Nurgisa Tlendiev Memorial Museum (Мемориальный музей Тлендиева, Нұрғиса Тілендиевтің мемориалды музейі) is a museum dedicated to the composer, Hero of Kazakhstan, and People's Artist of the USSR Nurgisa Tlendiyev, which is located in Almaty, Kazakhstan.

== History ==
The museum was opened on the eve of Tlendiyev's 90th anniversary, and on the eve of International Museum Day in 2014. The museum is located in the historic center of the city, in a residential building, where the composer and his family lived for the last years of his life. The opening of the museum complex was attended by former akim of Almaty, Akhmetzhan Yessimov. The total area of the memorial museum is 169 square meters.

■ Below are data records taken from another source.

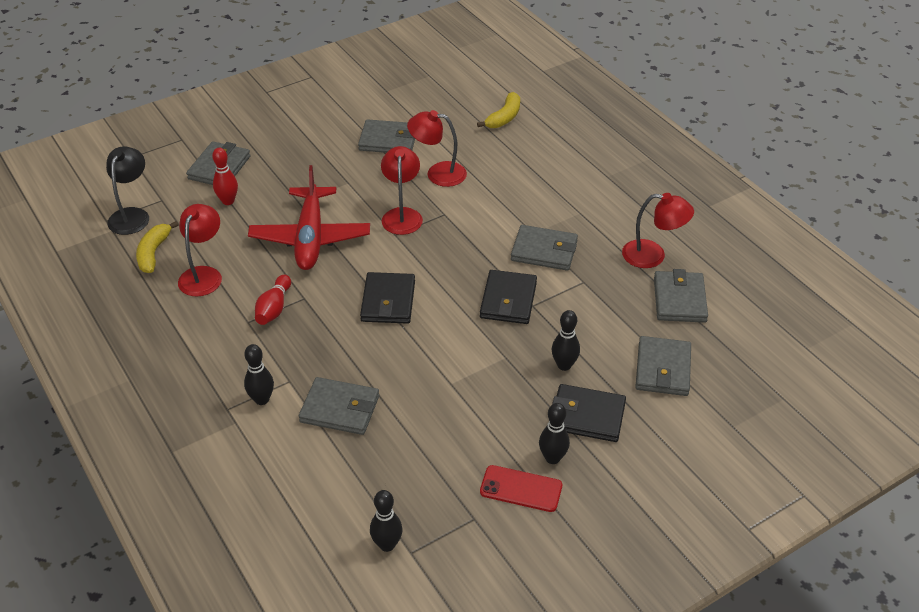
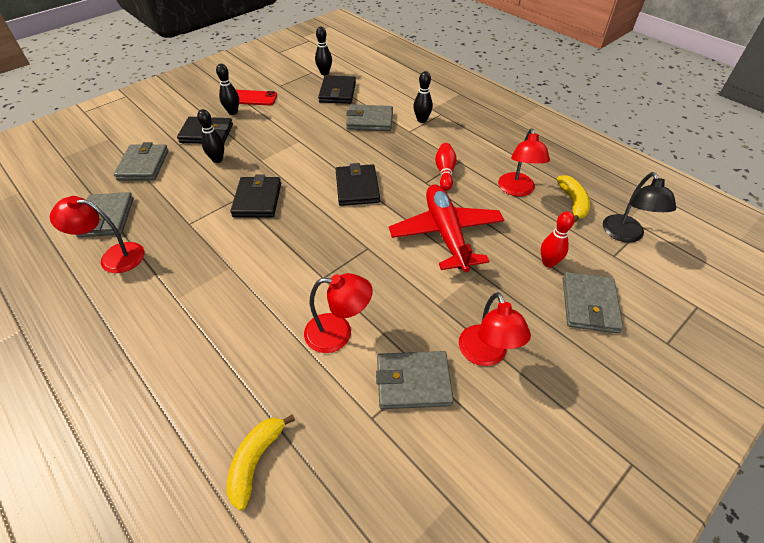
camera: 170 degrees right, 5 degrees up
red lamp [381,146,423,235] -> red lamp moved to [459,292,531,366]
grey wallet [511,225,578,271] -> none
none -> black wallet [318,75,356,104]

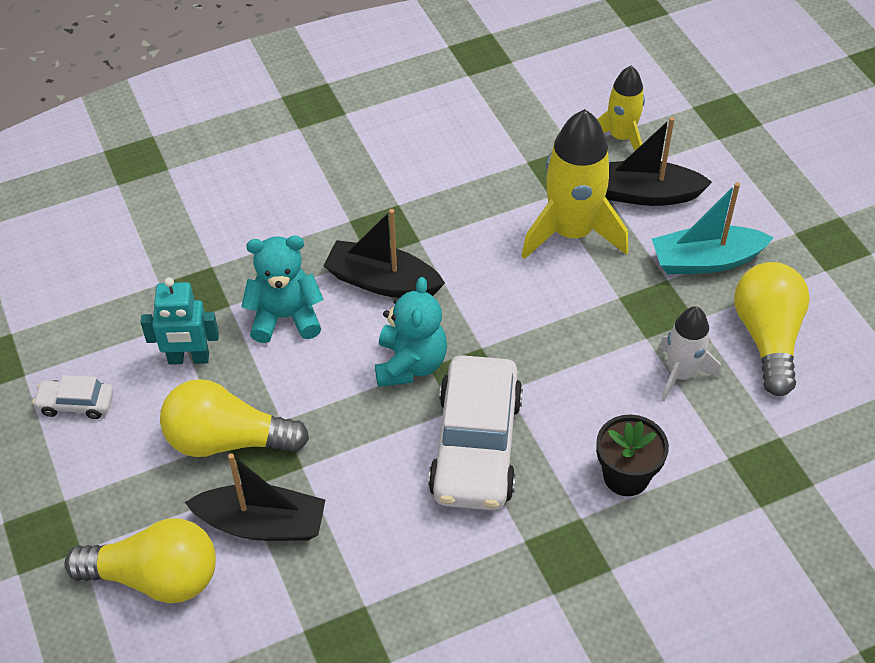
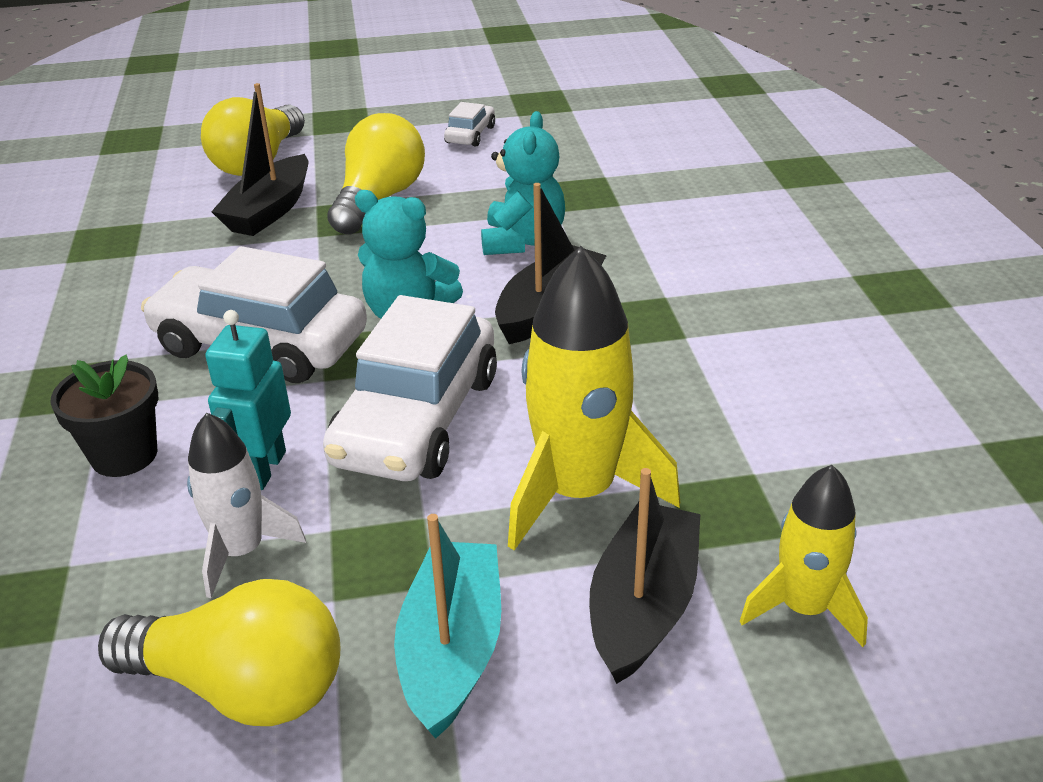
camera: 105 degrees right, 15 degrees down
turquoise robot [140,277,219,365] -> turquoise robot moved to [205,310,291,490]
none -> white car [323,295,497,481]

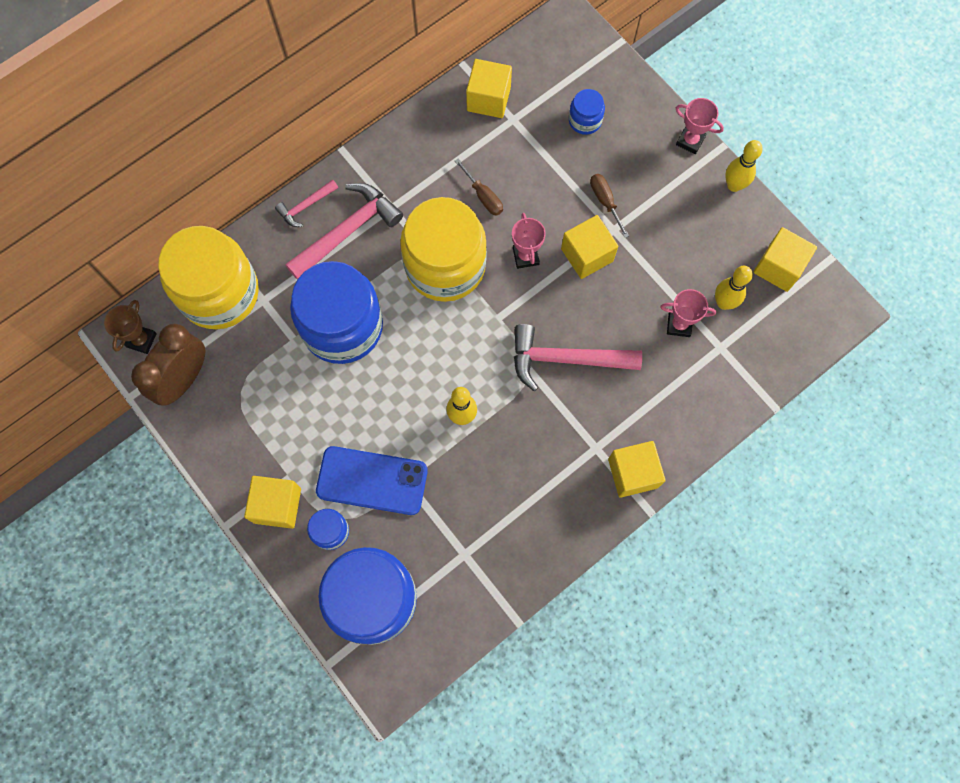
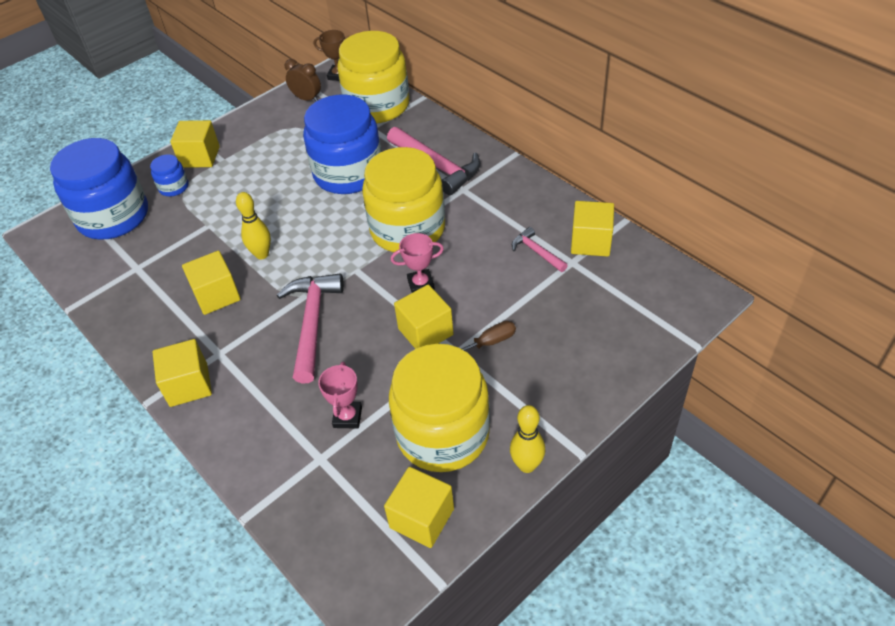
camera: 90 degrees right, 25 degrees down
brown clock [131,324,206,406] -> brown clock [285,59,321,101], size x0.62
pink hammer [275,180,338,227] -> pink hammer moved to [512,227,568,272]
blue phone [316,446,428,515] -> none
brown screwdriver [455,159,503,216] -> none
blue jar [569,89,605,135] -> none
pink trophy [676,98,724,154] -> none
yellow bowling pin [715,266,753,310] -> none
none -> yellow cube [182,251,241,315]
none -> yellow jar [389,344,490,472]

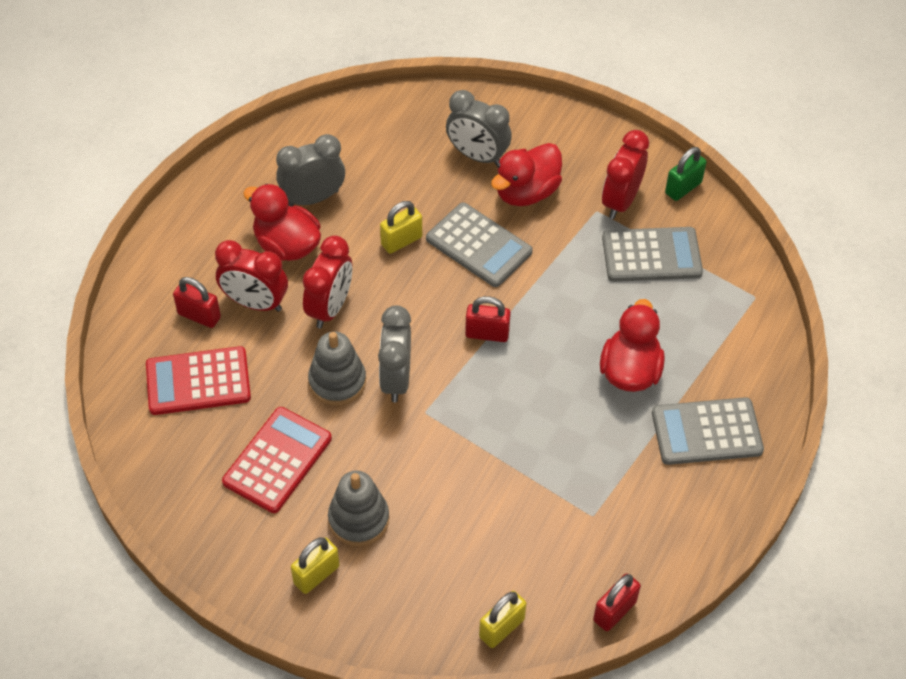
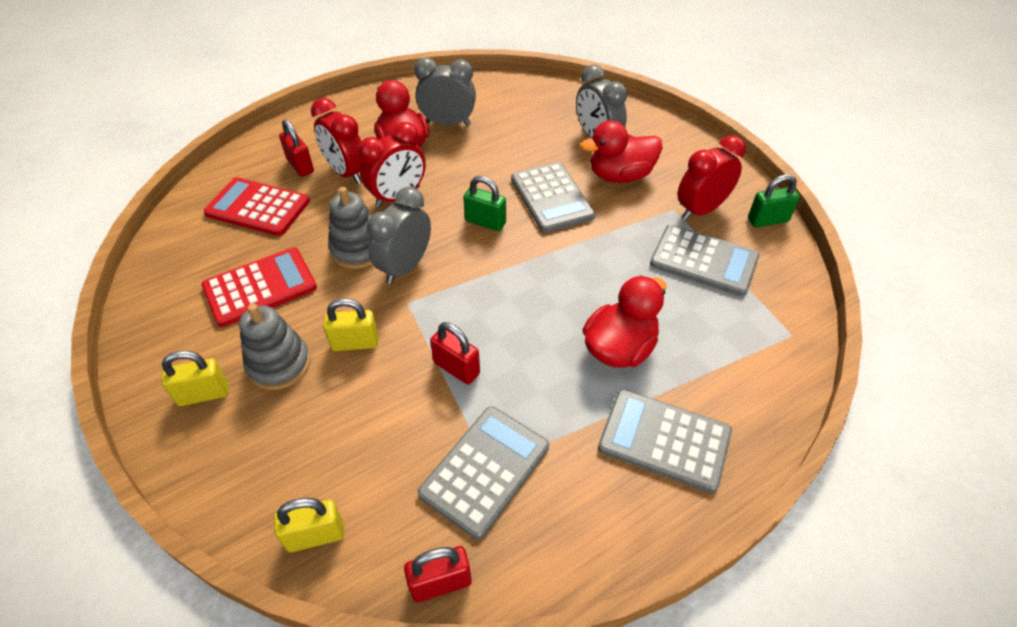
camera: 30 degrees right, 5 degrees down
yellow padlock [380,201,422,254] -> yellow padlock moved to [323,298,378,351]
red padlock [465,296,511,342] -> red padlock moved to [430,322,480,385]
none -> grey calculator [418,406,549,539]
none -> green padlock [464,176,506,231]

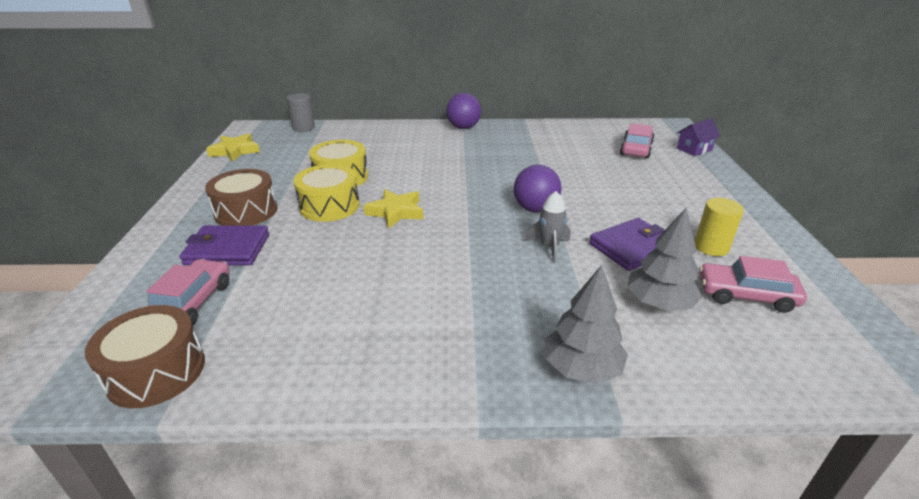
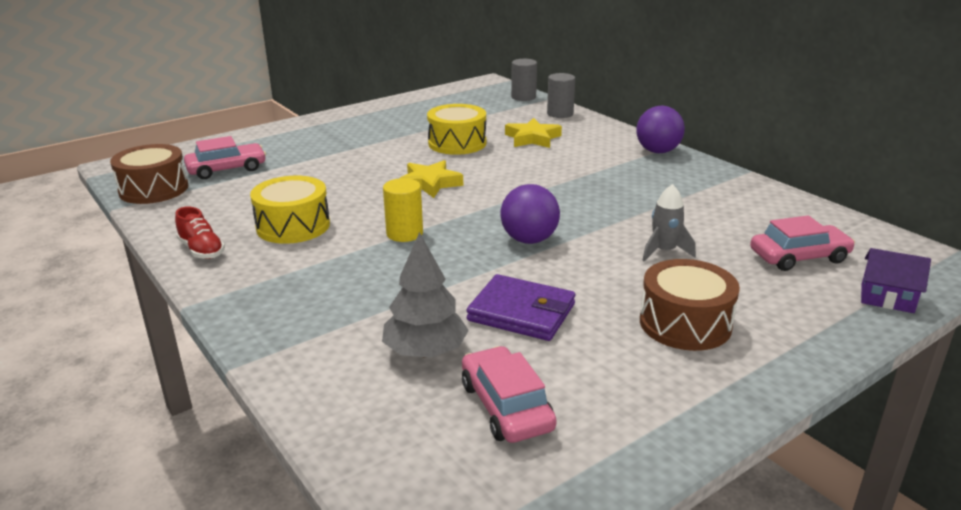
camera: 55 degrees right, 5 degrees down
purple wallet [179,225,269,266] -> none
brown drum [205,169,277,226] -> brown drum moved to [640,259,740,351]
yellow star [206,133,260,162] -> yellow star moved to [505,118,562,148]
yellow drum [294,164,360,222] -> yellow drum moved to [250,176,330,244]
grey rocket [525,191,571,263] -> grey rocket moved to [642,184,696,261]
grey tree [545,265,628,384] -> none
yellow cylinder [694,198,744,256] -> yellow cylinder moved to [383,178,423,242]
none -> red shoe [175,206,225,259]
none -> grey cylinder [547,73,575,118]

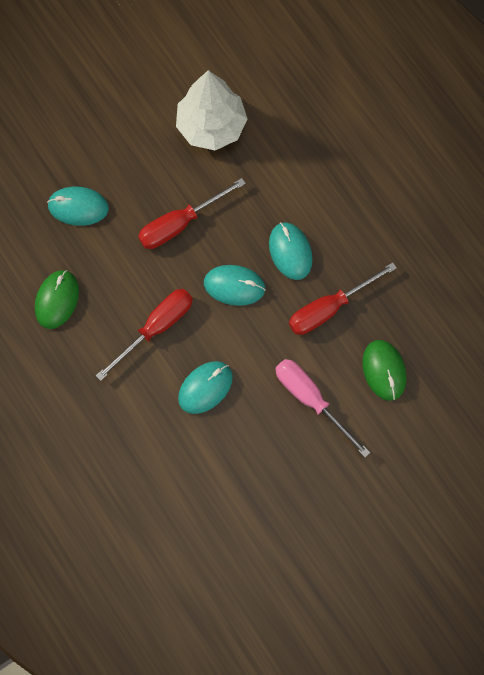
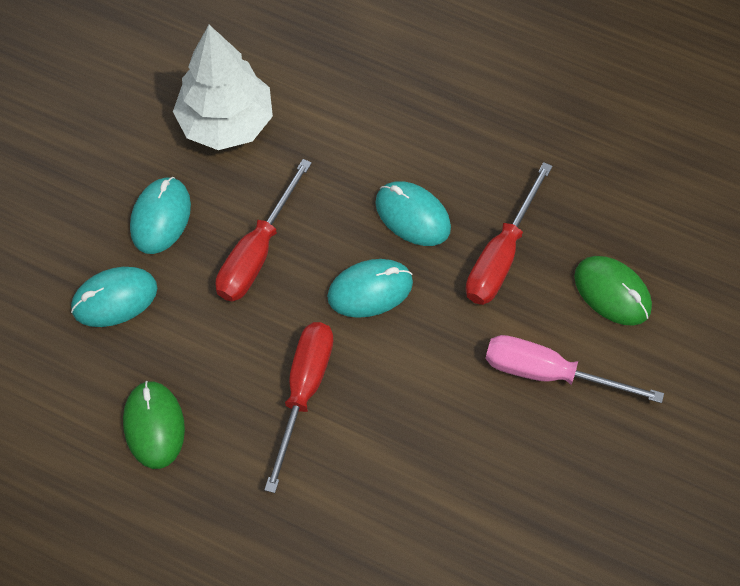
camera: 30 degrees left, 10 degrees down
turquoise mouse [178,361,233,414] -> turquoise mouse moved to [130,177,191,254]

The house where museum is located was built in 1979 on the special order of First Secretary of the Communist Party of Kazakhstan Dinmukhamed Kunaev. The museum is part of the museum association of Almaty (including the Almaty Museum, the Kazakh Museum of Folk Musical Instruments, the Kunaev Home Museum, and the Mukanov and Musrepov Museum) and promotes Tlendiev's musical work.

== Museum exposition ==
The museum displays handwritten scores, an antique grand piano and stringed musical instrument "Dariga dombyra", which was an inspiration in Tlendiev's work. The main assets of museum-apartment are items used by composer during his lifetime. A trunk, a table on which he wrote his works, photographs of family members and others are preserved in the museum. It also displays his childhood belongings and ethnographic objects of the Kazakh people.

The apartment has been preserved and recreated as it was Tlendiev's lifetime. The museum has four rooms, with the displays arranged in chronological order - the entrance hall - childhood and adolescence, living room – creations and acquaintances, work hall – musical heritage, kitchen and recreation room – photos of family, gifts and souvenirs.